◆ Exercise details ◆
Restate the data below word for word, omitting pictures.

◆ Input data ◆

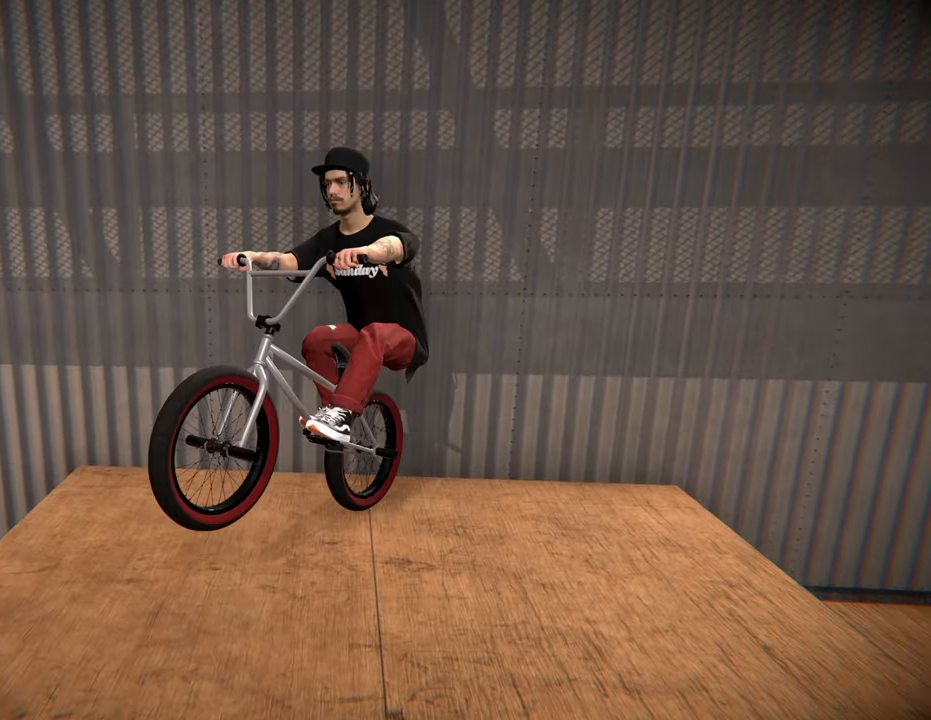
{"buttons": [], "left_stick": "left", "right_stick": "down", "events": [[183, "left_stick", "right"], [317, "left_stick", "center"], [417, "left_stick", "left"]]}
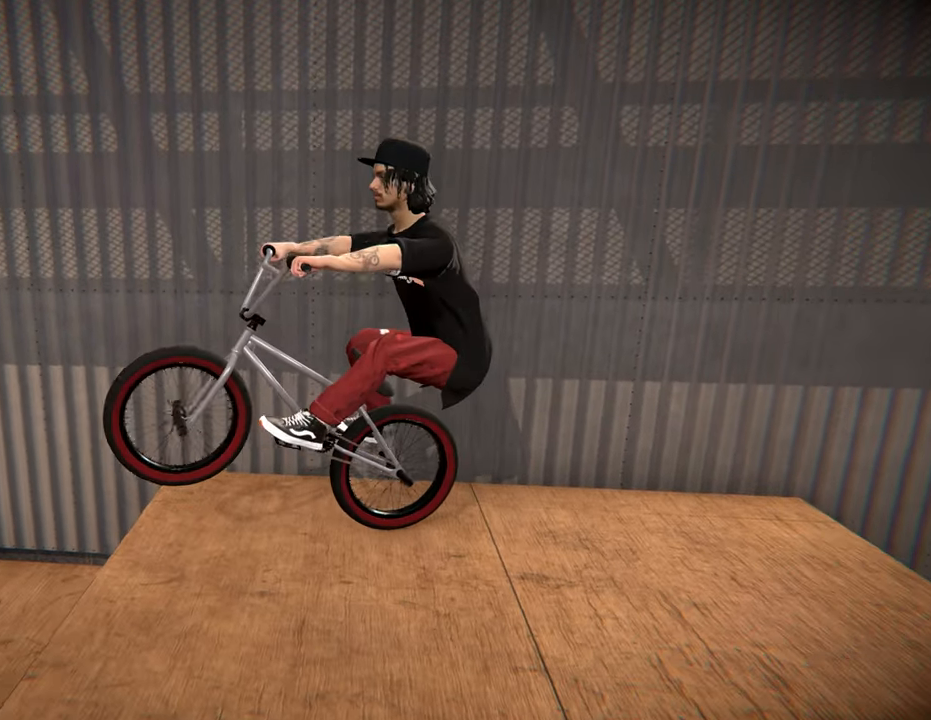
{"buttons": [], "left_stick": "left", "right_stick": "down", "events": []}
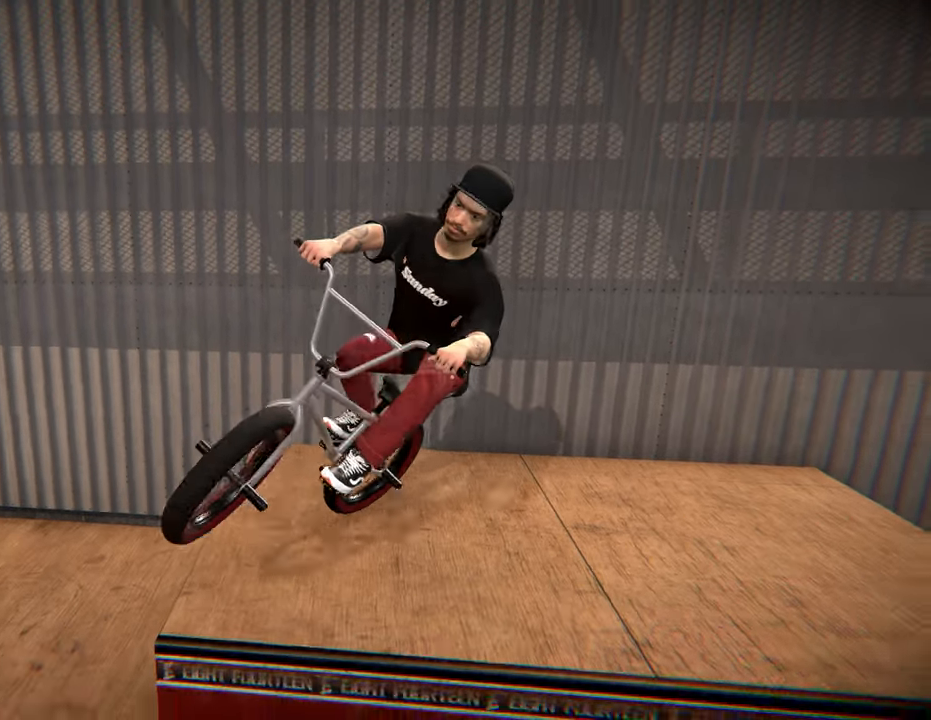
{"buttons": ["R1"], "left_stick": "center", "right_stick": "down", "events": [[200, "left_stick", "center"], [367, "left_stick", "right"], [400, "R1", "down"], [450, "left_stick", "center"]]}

◆ Response to the exercise ◆
{"buttons": [], "left_stick": "left", "right_stick": "down", "events": [[183, "left_stick", "right"], [317, "left_stick", "center"], [417, "left_stick", "left"]]}
{"buttons": [], "left_stick": "left", "right_stick": "down", "events": []}
{"buttons": ["R1"], "left_stick": "center", "right_stick": "down", "events": [[200, "left_stick", "center"], [367, "left_stick", "right"], [400, "R1", "down"], [450, "left_stick", "center"]]}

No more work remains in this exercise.